Think about the outcome that’s worrying you. Once you’ve practiced the exercise a lot, ask yourself, “Are my expectations accurate?”
You thought you might faint, but you didn’t! You can use cognitive flexibility to reframe “thinking the worst.” You might think, “It’s unlikely that I’ll faint.”
Over time, and with a lot of practice, your thoughts, behaviors, and sensations will feel less distressing.
Feeling the discomfort
You may want to stop before your physical sensations get too bad. Don’t! The idea is to feel the discomfort and continue anyway. This is the way you’ll learn to handle the emotional experiences you previously avoided.
In order to feel distressed, you may have to combine 2 exercises, do an exercise for more than one minute, etc. You should reach a distress level of at least 3 on the 0 to 10 scale.
To generate intense physical sensations, what do you think will work for you? For example, some people try the exercises away from home or when they’re already in an emotional environment.
This exercise is a good time to practice mindful emotional awareness. Observe your sensations, thoughts, and behaviors change during the practice. Think of them nonjudgmentally.

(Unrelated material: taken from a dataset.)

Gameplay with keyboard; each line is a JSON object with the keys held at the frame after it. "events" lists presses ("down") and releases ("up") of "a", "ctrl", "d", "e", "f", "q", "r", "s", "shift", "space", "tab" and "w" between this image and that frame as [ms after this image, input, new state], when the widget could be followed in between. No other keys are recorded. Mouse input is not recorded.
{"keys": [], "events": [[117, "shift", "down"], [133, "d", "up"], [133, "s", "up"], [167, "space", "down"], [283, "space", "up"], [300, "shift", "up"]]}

Sensation: “I can tell my heart rate is increasing.”
Thought: “I’m worried I won’t have enough air breathing through this straw.”
Behavior: “I notice that I have the urge to stop the exercise.”
Remember - make time for your homework! This week, you’ll complete the 2 forms described earlier. As with all weekly homework, complete your Emotions forms and Progress Record.
Think back to your therapy goals. How can facing physical sensations help you reach your goals?
Do you feel you’ve made progress towards your goals? Please describe it.
Time for a knowledge check. Which of the following are true?
Your experience of physical sensations (e.g. sweating, nausea, etc.) affects your emotions.
The sensations don’t usually contribute to the intensity of emotions.
Physical sensations are part of emotional experiences - your interpretations make them feel a certain way.
Avoiding physical sensations makes them feel less distressing.
1. True. Sensations are 1 of the 3 parts of your emotional experiences (with thoughts and behaviors). 2. False. Sensations are often a big part of what makes an emotional experience feel intense. 3. True. And, the context in which you experience the sensations affects how you interpret them. 4. False. You’ll continue to find sensations distressing if you avoid them. Instead, experience them!